Human pose images with coordinates:
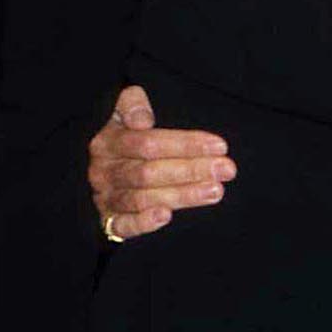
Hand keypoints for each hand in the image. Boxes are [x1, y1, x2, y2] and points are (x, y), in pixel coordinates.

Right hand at [88, 83, 233, 242]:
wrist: (104, 172)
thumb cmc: (125, 139)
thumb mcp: (123, 113)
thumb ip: (131, 105)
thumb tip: (141, 120)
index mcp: (108, 143)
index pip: (148, 143)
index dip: (184, 144)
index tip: (219, 146)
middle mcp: (104, 171)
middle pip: (149, 172)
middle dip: (191, 170)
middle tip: (227, 169)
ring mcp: (106, 198)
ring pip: (143, 198)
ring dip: (182, 195)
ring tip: (216, 190)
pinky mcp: (109, 222)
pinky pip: (124, 226)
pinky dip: (144, 222)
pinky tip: (167, 216)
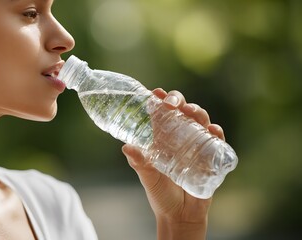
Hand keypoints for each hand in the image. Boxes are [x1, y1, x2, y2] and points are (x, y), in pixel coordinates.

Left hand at [122, 89, 225, 238]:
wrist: (180, 215)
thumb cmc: (160, 194)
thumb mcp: (147, 177)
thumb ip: (139, 163)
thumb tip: (126, 147)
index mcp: (162, 139)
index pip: (162, 114)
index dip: (160, 101)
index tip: (156, 93)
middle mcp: (180, 138)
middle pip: (183, 111)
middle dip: (180, 102)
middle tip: (174, 103)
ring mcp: (196, 145)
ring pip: (200, 121)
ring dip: (198, 112)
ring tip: (192, 112)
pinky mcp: (211, 156)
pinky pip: (217, 140)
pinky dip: (216, 132)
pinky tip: (213, 129)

▶ **ABOUT THIS EXERCISE**: Copy out each record shown above without alteration, skipping any picture.

▶ **PROBLEM SOLUTION**:
Hand keypoints for each hand in the image. Boxes are [x1, y1, x2, y2] and points are (x, y), in pixel coordinates.

Right hand at [88, 83, 233, 242]:
wrist: (104, 172)
thumb cmc: (125, 139)
thumb mcp: (123, 113)
thumb ip: (131, 105)
thumb tip: (141, 120)
index mcp: (108, 143)
index pip: (148, 143)
index dip: (184, 144)
index tip: (219, 146)
middle mcp: (104, 171)
middle pip: (149, 172)
middle dip: (191, 170)
middle tip: (227, 169)
ring mcp: (106, 198)
ring pip: (143, 198)
ring dip: (182, 195)
ring tip: (216, 190)
pinky mcp: (109, 222)
pinky pip: (124, 226)
pinky dip: (144, 222)
pinky tip: (167, 216)
Hand keypoints for each hand in the image. Boxes are [x1, y1, x2, y2] and points are (x, y), in pixel coordinates.

Left hand at [122, 89, 225, 238]:
wrist: (180, 215)
thumb cmc: (160, 194)
thumb mcp: (147, 177)
thumb ip: (139, 163)
thumb tip: (126, 147)
index mcp: (162, 139)
index pip: (162, 114)
index dip: (160, 101)
index tip: (156, 93)
middle mcp: (180, 138)
middle pip: (183, 111)
middle dip: (180, 102)
middle tip: (174, 103)
ring mcp: (196, 145)
ring pip: (200, 121)
ring dip: (198, 112)
ring tip: (192, 112)
pinky mcp: (211, 156)
pinky pip: (217, 140)
pinky dip: (216, 132)
pinky tip: (213, 129)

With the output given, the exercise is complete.